Source passage =
A loss of jobs in the Federal Government sector continues to be a weakness, with employment down by 3.5 percent, while a sluggish energy economy continues to drag its feet. Manufacturing and the financial services industries, though down slightly, are stable, Felix said.
“Colorado’s path has been very similar to the United States overall,” Felix said. “The construction decline actually started before the recession hit. Residential construction is 50 percent below peak levels, but gains have been fairly strong; it is up 52 percent from 2012.”
Permits in Colorado are up 32 percent, though most counties lag behind peak levels and no sharp rebound has occurred.
“The housing bust was a catalyst for the recession,” Felix said, “but home prices in Colorado have risen by an average of 12 percent over the past year. All other construction activity has been mixed across the U.S., with many places still struggling…there has not been a lot of growth in public projects, but Denver’s light tail has driven the economy forward, and has been a big part of spending growth.”
Energy sectors have seen a sharp spike overall in both Colorado and the nation, with prices soaring and drilling activity occurring throughout the state, despite a slight oversupply of natural gas, Felix said. Mining accounts for four percent of Gross Domestic Product, and continues to be a growing sector of Colorado’s economy.

Raw records =

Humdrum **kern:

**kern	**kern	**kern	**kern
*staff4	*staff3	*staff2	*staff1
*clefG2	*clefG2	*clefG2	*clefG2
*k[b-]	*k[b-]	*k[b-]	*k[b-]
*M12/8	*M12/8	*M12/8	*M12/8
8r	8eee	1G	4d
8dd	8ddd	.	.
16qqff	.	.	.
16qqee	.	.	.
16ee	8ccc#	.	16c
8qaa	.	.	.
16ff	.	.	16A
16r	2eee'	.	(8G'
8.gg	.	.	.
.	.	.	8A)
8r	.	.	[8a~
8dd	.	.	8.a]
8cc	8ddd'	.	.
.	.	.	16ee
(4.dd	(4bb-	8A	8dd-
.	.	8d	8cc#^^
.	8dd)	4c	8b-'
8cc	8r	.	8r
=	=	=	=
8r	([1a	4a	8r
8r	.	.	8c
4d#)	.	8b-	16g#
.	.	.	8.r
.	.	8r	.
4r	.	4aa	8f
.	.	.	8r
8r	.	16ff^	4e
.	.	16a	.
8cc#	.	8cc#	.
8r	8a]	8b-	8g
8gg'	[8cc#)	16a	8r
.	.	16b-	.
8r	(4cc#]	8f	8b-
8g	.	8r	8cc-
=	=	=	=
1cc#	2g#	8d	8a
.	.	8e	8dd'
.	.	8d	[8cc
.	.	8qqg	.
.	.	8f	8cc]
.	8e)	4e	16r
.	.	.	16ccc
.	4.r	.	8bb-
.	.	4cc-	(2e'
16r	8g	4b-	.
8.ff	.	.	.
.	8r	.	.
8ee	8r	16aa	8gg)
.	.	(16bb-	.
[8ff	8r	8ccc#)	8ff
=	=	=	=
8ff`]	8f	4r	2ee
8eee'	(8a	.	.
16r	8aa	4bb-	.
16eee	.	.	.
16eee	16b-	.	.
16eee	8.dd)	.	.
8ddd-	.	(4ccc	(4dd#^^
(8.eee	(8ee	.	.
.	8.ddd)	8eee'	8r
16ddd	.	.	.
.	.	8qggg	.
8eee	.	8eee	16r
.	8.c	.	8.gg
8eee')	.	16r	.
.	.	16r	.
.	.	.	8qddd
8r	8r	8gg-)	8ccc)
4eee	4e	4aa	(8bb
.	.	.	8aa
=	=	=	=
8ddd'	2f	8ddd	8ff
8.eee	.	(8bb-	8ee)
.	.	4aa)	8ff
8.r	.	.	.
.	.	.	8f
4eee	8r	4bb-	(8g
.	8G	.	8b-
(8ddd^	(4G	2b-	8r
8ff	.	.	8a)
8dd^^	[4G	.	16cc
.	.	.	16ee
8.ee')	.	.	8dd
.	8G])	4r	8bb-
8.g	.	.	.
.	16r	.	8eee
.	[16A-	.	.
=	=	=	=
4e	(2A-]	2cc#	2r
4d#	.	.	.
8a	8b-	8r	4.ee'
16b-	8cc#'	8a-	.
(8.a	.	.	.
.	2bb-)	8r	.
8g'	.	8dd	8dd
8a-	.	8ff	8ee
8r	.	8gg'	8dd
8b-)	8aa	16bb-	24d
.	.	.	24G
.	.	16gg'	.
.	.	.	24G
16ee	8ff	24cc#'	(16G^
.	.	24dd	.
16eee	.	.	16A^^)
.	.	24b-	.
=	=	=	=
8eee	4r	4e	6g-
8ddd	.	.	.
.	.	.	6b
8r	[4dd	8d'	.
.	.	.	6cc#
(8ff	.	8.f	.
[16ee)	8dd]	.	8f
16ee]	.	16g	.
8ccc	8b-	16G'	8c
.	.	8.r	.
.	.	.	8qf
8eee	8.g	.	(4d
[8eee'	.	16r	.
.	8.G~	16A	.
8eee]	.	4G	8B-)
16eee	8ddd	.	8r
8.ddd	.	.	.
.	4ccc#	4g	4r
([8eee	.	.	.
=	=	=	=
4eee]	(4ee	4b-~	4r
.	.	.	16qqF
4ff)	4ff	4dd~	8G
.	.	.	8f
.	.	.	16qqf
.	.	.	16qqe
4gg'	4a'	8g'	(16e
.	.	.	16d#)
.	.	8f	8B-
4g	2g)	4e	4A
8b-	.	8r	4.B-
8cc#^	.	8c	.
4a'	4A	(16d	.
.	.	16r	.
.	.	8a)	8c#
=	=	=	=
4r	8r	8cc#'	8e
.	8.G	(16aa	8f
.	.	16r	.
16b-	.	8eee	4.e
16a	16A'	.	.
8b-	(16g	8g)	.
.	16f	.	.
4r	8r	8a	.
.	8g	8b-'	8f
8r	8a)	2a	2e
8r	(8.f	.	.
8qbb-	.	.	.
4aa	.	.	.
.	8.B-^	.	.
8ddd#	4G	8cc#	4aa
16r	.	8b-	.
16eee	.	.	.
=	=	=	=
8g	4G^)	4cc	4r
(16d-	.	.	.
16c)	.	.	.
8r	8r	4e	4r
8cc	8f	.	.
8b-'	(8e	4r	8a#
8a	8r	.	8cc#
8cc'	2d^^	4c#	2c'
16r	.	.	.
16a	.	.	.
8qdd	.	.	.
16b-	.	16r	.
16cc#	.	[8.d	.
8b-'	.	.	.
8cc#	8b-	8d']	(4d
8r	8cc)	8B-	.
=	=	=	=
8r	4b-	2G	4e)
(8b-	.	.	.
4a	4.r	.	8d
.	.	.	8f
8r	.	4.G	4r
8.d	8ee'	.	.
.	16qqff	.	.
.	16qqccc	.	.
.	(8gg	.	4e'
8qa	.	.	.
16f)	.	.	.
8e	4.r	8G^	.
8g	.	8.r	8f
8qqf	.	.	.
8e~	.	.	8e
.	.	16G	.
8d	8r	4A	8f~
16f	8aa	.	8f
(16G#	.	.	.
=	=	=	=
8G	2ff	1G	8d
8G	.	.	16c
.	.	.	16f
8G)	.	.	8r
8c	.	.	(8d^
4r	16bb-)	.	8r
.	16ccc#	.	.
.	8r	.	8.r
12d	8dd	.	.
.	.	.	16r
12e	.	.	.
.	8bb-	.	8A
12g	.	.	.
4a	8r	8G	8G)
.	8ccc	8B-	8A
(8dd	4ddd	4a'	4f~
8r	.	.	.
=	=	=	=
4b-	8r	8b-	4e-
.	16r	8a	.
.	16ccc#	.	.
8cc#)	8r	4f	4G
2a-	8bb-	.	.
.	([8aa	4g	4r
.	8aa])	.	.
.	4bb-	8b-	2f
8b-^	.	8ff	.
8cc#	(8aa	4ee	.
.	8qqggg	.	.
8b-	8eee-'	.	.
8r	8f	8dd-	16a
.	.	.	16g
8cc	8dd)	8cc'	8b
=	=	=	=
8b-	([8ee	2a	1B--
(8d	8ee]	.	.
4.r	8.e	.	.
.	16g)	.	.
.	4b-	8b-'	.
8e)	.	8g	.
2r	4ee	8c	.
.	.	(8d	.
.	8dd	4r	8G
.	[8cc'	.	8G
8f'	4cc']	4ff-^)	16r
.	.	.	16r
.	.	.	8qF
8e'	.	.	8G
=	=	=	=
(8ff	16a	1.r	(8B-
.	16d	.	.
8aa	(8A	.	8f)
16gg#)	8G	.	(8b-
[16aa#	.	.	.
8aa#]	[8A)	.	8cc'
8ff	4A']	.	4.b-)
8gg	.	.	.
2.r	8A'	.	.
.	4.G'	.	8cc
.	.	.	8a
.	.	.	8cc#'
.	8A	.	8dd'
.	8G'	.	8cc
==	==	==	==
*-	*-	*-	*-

Given instruction 1 =
Answer these questions using the passage on Colorado's economy.
(a) By what percentage is employment in the Federal Government sector down?
(b) How much has residential construction risen from 2012?
(c) By what average percentage have home prices in Colorado risen over the past year?
Given instruction 2 = Extend the passage on Colorado's economy, starting after its final sentence.

Written reply 1 =
(a) 3.5 percent
(b) 52 percent
(c) 12 percent

Written reply 2 =
Though manufacturing has been in recovery for the past three years, the sector has dipped over the past seven or eight months, she said.
As the state and nation move forward, manufacturers expect to see profits increase over the next six months, and to hire more workers and spend more money on capital expenditures. While Europe appears to be out recession, Asia is still slow, Felix noted.
“In the U.S. and Colorado both, we expect to see a continued recovery, but at a moderate pace,” Felix said. “We saw the initial recovery in the government sectors, and now construction an dservices are spurring the recovery.
“We are a little stronger than we were in 2011, so the drop in federal government contracts will have less impact.”
Among those who turned out for Felix’s cautiously optimist presentation was Dee Laird of Montrose.
“I think she is perhaps a little optimistic,” was Laird’s comment following the forum presentation. “It’s not as good as she thinks.”